Copy every text line in the data below, character for character and in the same order, leaving out the pictures.
Start of Material for the task
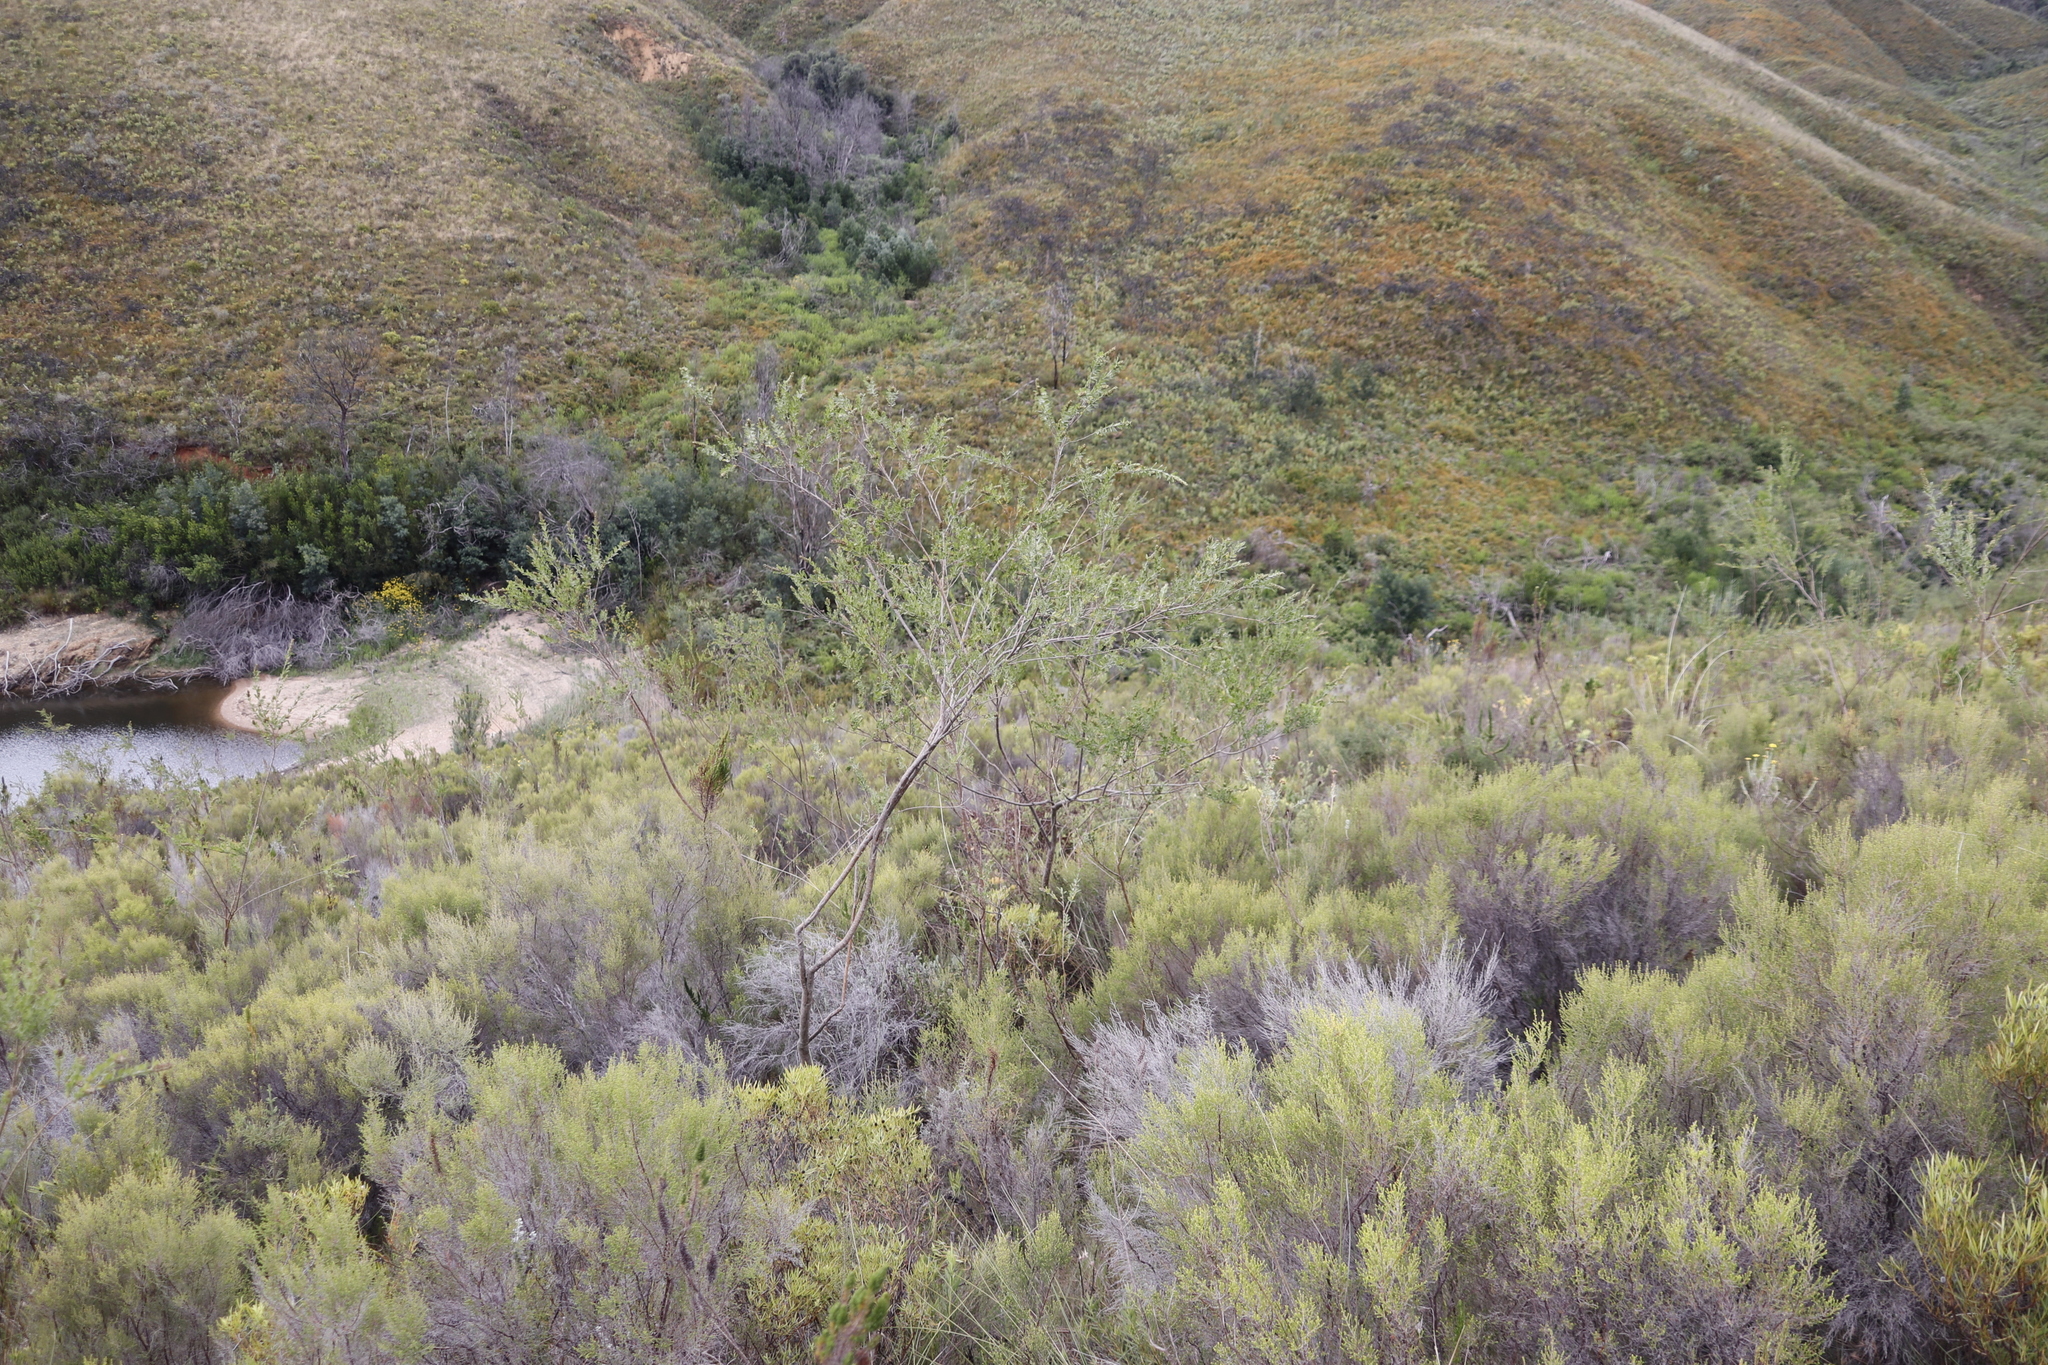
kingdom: Plantae
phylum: Tracheophyta
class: Magnoliopsida
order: Fabales
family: Fabaceae
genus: Psoralea
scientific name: Psoralea spicata
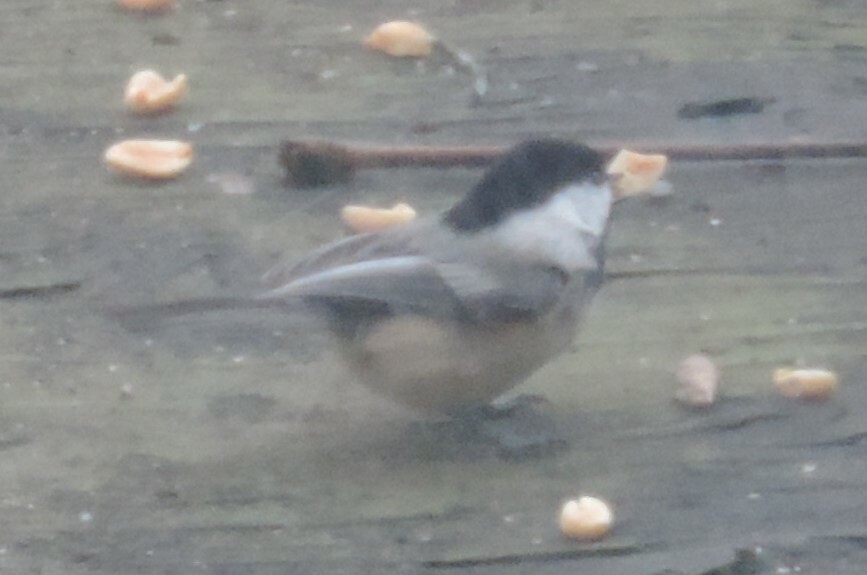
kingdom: Animalia
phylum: Chordata
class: Aves
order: Passeriformes
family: Paridae
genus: Poecile
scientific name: Poecile atricapillus
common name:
End of Material for the task
* _Completed task_
kingdom: Plantae
phylum: Tracheophyta
class: Magnoliopsida
order: Fabales
family: Fabaceae
genus: Psoralea
scientific name: Psoralea spicata
kingdom: Animalia
phylum: Chordata
class: Aves
order: Passeriformes
family: Paridae
genus: Poecile
scientific name: Poecile atricapillus
common name:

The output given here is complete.